● **ACTIVITY**
Within the listing below, determine how many lines hold the word "middle". Give the number with no commentary.

WORKING DATA START

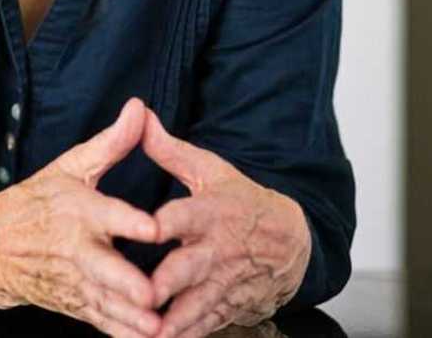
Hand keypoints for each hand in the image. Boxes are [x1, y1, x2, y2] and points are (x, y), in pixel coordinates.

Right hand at [0, 97, 161, 337]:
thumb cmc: (36, 202)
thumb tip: (139, 108)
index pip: (106, 215)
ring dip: (130, 317)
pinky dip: (122, 334)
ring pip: (105, 303)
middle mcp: (76, 249)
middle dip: (127, 283)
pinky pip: (100, 323)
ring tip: (158, 328)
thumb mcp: (69, 167)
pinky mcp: (75, 304)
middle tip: (152, 294)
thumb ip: (110, 143)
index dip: (129, 221)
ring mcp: (74, 281)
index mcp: (79, 210)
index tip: (154, 228)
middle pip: (104, 268)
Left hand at [142, 107, 311, 337]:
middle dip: (169, 282)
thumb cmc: (241, 202)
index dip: (167, 222)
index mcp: (211, 212)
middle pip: (191, 267)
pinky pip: (206, 324)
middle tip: (145, 293)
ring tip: (151, 332)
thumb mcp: (210, 171)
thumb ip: (169, 150)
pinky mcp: (228, 305)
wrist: (293, 242)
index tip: (147, 229)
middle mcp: (217, 250)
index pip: (187, 215)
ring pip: (198, 304)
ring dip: (175, 320)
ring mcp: (224, 282)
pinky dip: (188, 334)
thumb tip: (138, 115)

WORKING DATA END

● **TASK RESPONSE**
8